Chance had taken the sad, worn-down policeman up a road of promise, and had left him at a great crossroads which boasted no signposts.
He reached for his telephone to ring Francesco Vellosi.
At noon the men held in maximum security on the island of Asinara were unlocked from their cells and permitted under heavy supervision to queue together in the communal canteen for their pasta and meat lunch. Conversation was not forbidden.
The long-term prisoners, those serving from twenty years to the ultimate maximum of ergastolo, the natural end of life, all had radio sets in their cells. Behind the heavy doors and barred windows news had been carried of the kidnapping of Geoffrey Harrison, the ultimatum for the freedom of Franca Tantardini, the failed reprisal against Francesco Vellosi.
Several men sidled close to the leader of the NAP. Who was the boy Battestini, they asked, a name blasted from every news bulletin in the previous hour? How big was the infra-structure organization from which he worked? The capo, the movement's spiritual leader in intellect and violence, had shrugged his shoulders, opened his hands and said quietly that he had never heard of the boy nor sanctioned the action.

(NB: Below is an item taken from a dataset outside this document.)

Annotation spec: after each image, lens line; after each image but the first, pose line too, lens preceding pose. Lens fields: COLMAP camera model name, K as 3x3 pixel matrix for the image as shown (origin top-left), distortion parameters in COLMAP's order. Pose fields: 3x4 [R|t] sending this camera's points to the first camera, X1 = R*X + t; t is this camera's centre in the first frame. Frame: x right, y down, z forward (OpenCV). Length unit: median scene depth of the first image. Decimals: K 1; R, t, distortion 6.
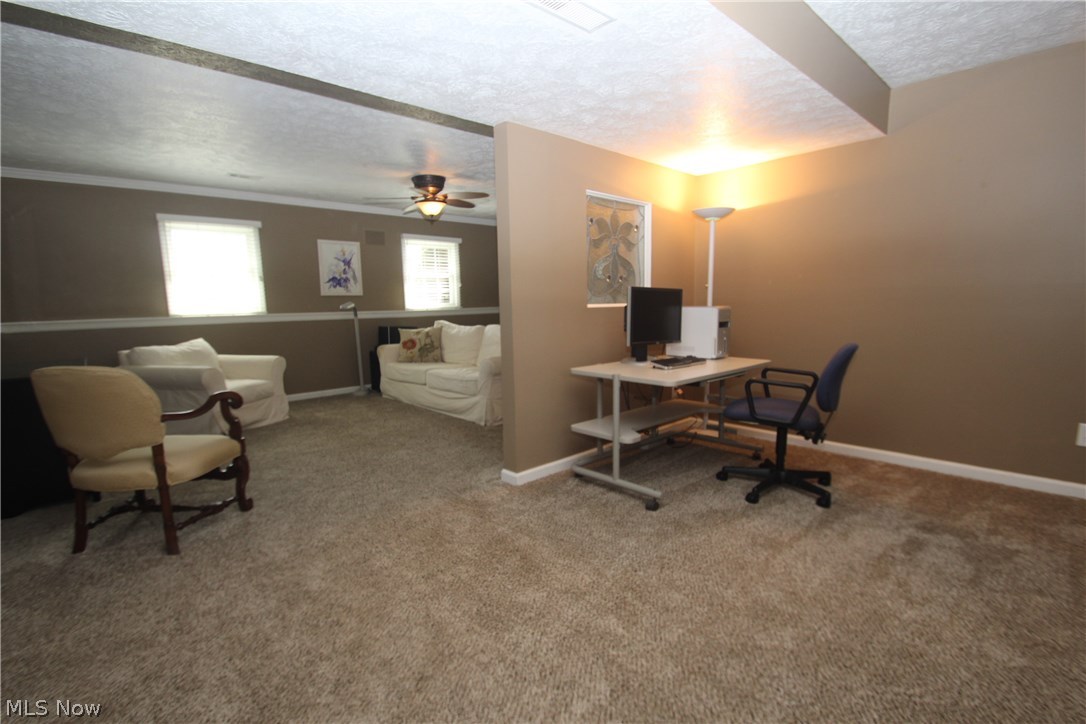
lens RADIAL K [[505.2, 0, 544.1], [0, 505.2, 376.8], [0, 0, 1]] dist [0.017554, -0.022057]
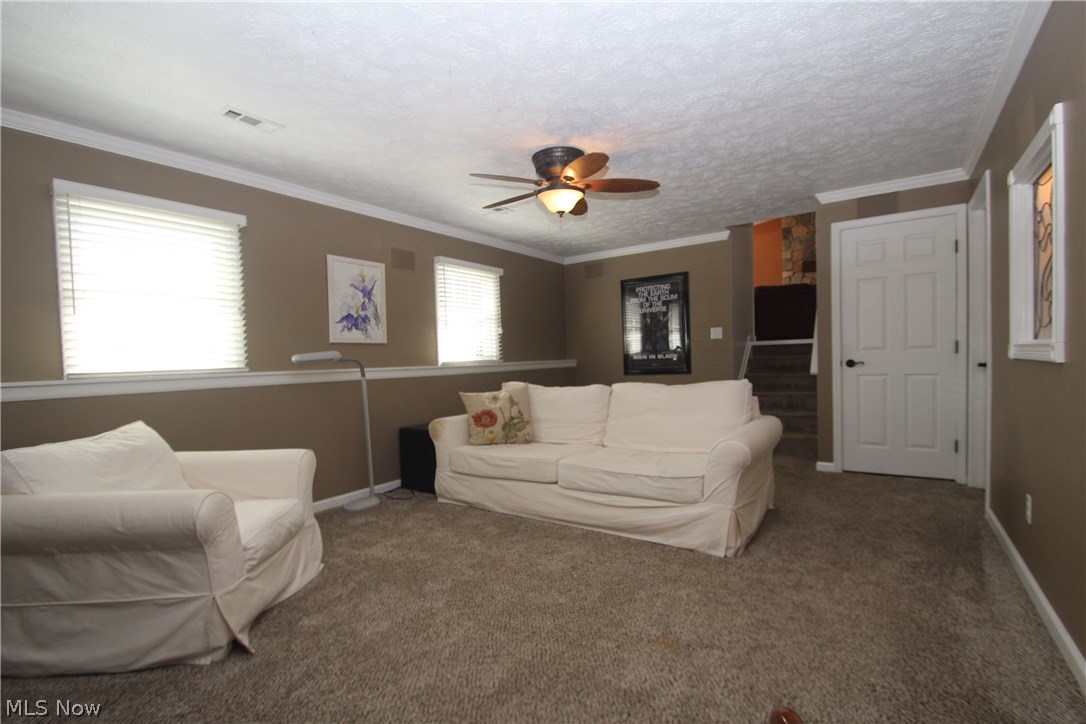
lens RADIAL K [[505.2, 0, 544.1], [0, 505.2, 376.8], [0, 0, 1]] dist [0.017554, -0.022057]
pose [[0.972150, -0.016782, 0.233758, -0.336060], [0.043436, 0.993054, -0.109348, -0.039760], [-0.230299, 0.116456, 0.966126, 0.347545]]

A few had felt he was being obsessively secretive, but there were those who waited and shuffled forward with their steel trays who understood the bafflement of the man who claimed absolute domination of the NAP from his island cell.
It was one thing to give orders, another to have them implemented. Many men in the Questura and the Viminale had lent their names and authority to instructions for the sealing of the city. Contingency plans for such measures were to hand, but it was not easy to mount a police and para-military effort of the scale required. Which were the vital routes, which were the areas for the greatest concentration of manpower, where in the streets of the city should the maximum vigilance be observed? They were questions that demanded time for answers, and time was a lost commodity.

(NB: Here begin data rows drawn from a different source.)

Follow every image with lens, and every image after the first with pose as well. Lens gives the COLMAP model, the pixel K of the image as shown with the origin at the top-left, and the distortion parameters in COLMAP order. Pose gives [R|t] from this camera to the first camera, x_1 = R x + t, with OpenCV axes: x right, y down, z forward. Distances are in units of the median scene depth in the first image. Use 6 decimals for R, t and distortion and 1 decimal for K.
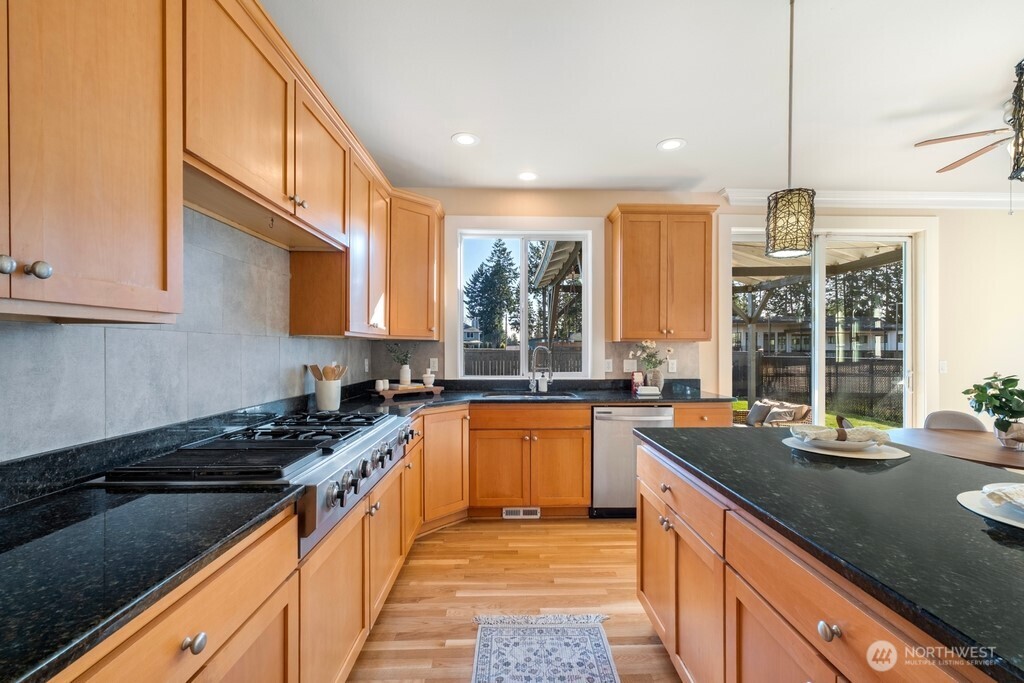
lens RADIAL K [[437.9, 0, 518.9], [0, 437.9, 349.2], [0, 0, 1]] dist [0.000593, 0.000441]
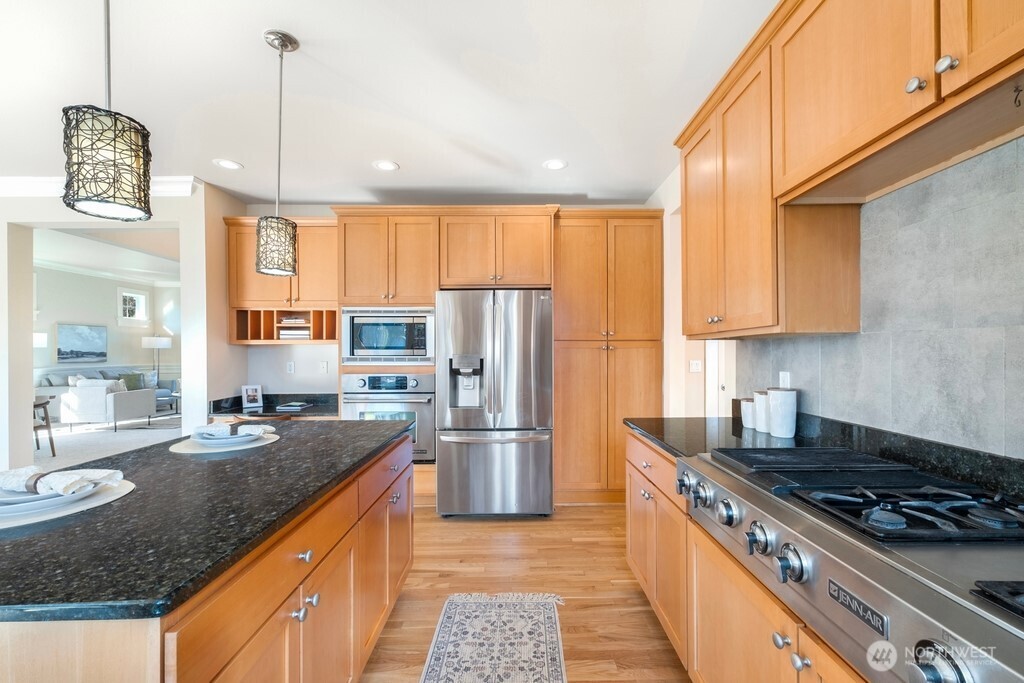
lens RADIAL K [[437.9, 0, 518.9], [0, 437.9, 349.2], [0, 0, 1]] dist [0.000593, 0.000441]
pose [[-0.999871, 0.003954, 0.015594, -0.005810], [0.003930, 0.999991, -0.001539, -0.002567], [-0.015600, -0.001478, -0.999877, 0.735994]]
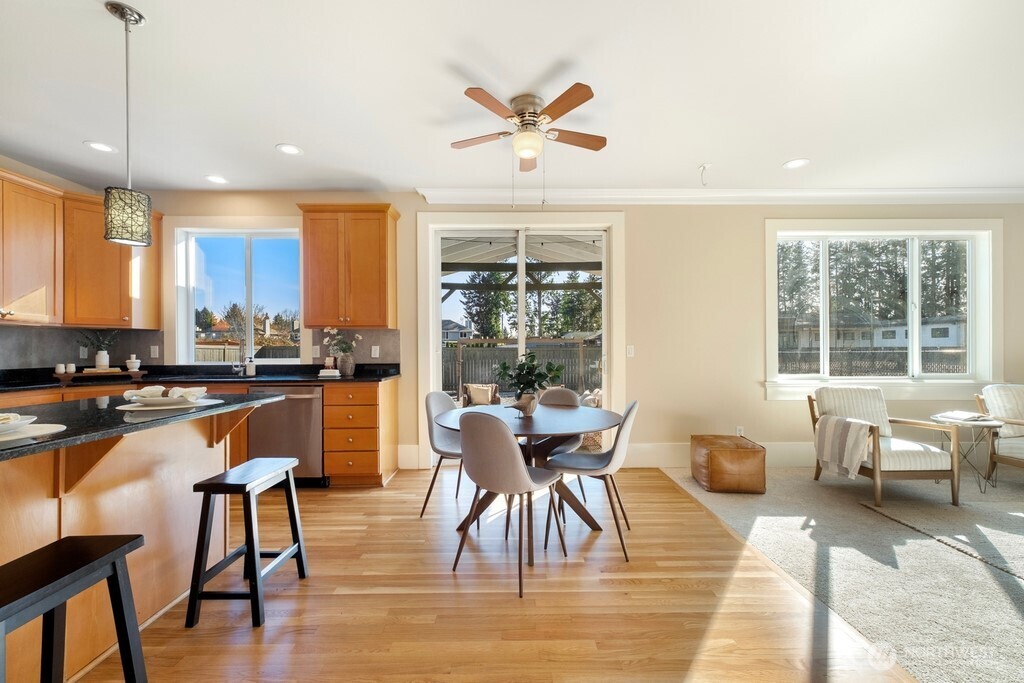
lens RADIAL K [[429.4, 0, 516.4], [0, 429.4, 347.9], [0, 0, 1]] dist [0.005658, 0.000755]
pose [[0.999893, -0.007476, -0.012586, 0.747182], [0.007451, 0.999970, -0.002043, 0.035588], [0.012601, 0.001949, 0.999919, -0.071891]]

The Fiat had turned off the main Cassia road at the village of La Storta, travelled fifteen more kilometres and then turned again, choosing a narrower route that would skirt the hill town of Bracciano and lead towards the deep, blue-tinted volcanic lake beneath the collection of straggling grey stone houses. The car was forty kilometres now from the heart of the capital and here the country was at peace, and the bombs and killings and kidnappings were matters delivered only by the newspapers and television bulletins. This was a place of small farmers, small shopkeepers, small businessmen, people who valued their tranquility, drank their wine and drew their curtains against the wind of brutality, chaos and graft that blew from across the fields and the main road.